I often process some data by programs where by data. To make is simple let us consider that data is a single series of numbers of same magnitude. When the numbers are unreasonably high it might be useful to normalize the data. One of common transformations is substracting the average from all values. After this transformation the transformed data will have the average zero.
Other common transformation which can be done after having zero average is dividing the data by their standard deviation. After appling this transformation the new data have unit variance.
When working with data normalized this way I expect that numerical errors should be smaller. However I seem to fail to do these transformations because the numerical errors appear even when I am trying to compute standard deviation.

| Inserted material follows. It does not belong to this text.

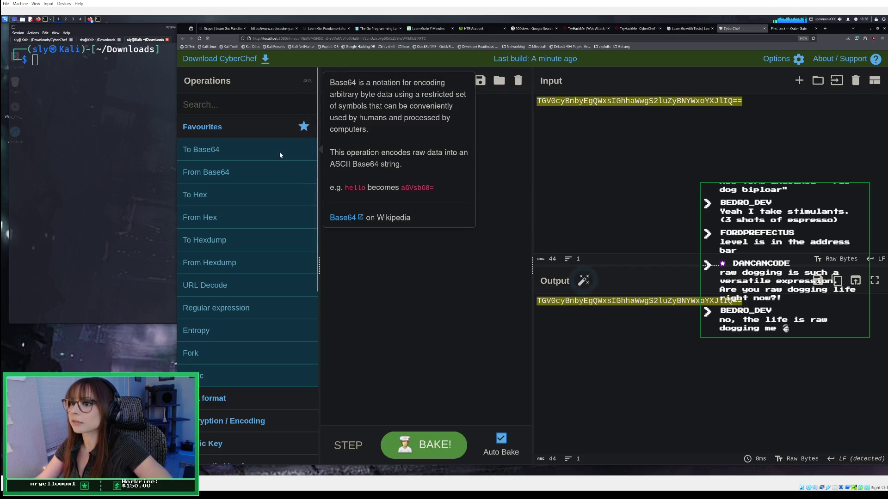
double_click(279, 154)
left_click_drag(772, 98, 526, 102)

Bellow is sample code in c# where I try to compute standard deviation. It can be easily seen even without statistical knowledge (of the formula) that the output of the program should be zero. (If data is array of constants then average of squares of data equals to square of averages.)
static double standardDeviation(double[] data)
{
double sum = 0;
double sumOfSquares = 0;
foreach (double number in data)
{
sum += number;
sumOfSquares += number * number;
}
double average = sum / data.Length;
double averageOfSquares = sumOfSquares / data.Length;
return Math.Sqrt(averageOfSquares - average * average);
}
static void Main(string[] args)
{
double bigNumber = 1478340000000;
double[] data = Enumerable.Repeat(bigNumber, 83283).ToArray();
Console.WriteLine(standardDeviation(data));
}
Instead of zero the program outputs a huge number caused by numerical errors: 2133383.0308878
Note that if I would omit Math.Sqrt (i.e. I would be computing variance instead of standard deviation) then the error would be much higher.
What is the cause and how do I write this with smaler numerical errors?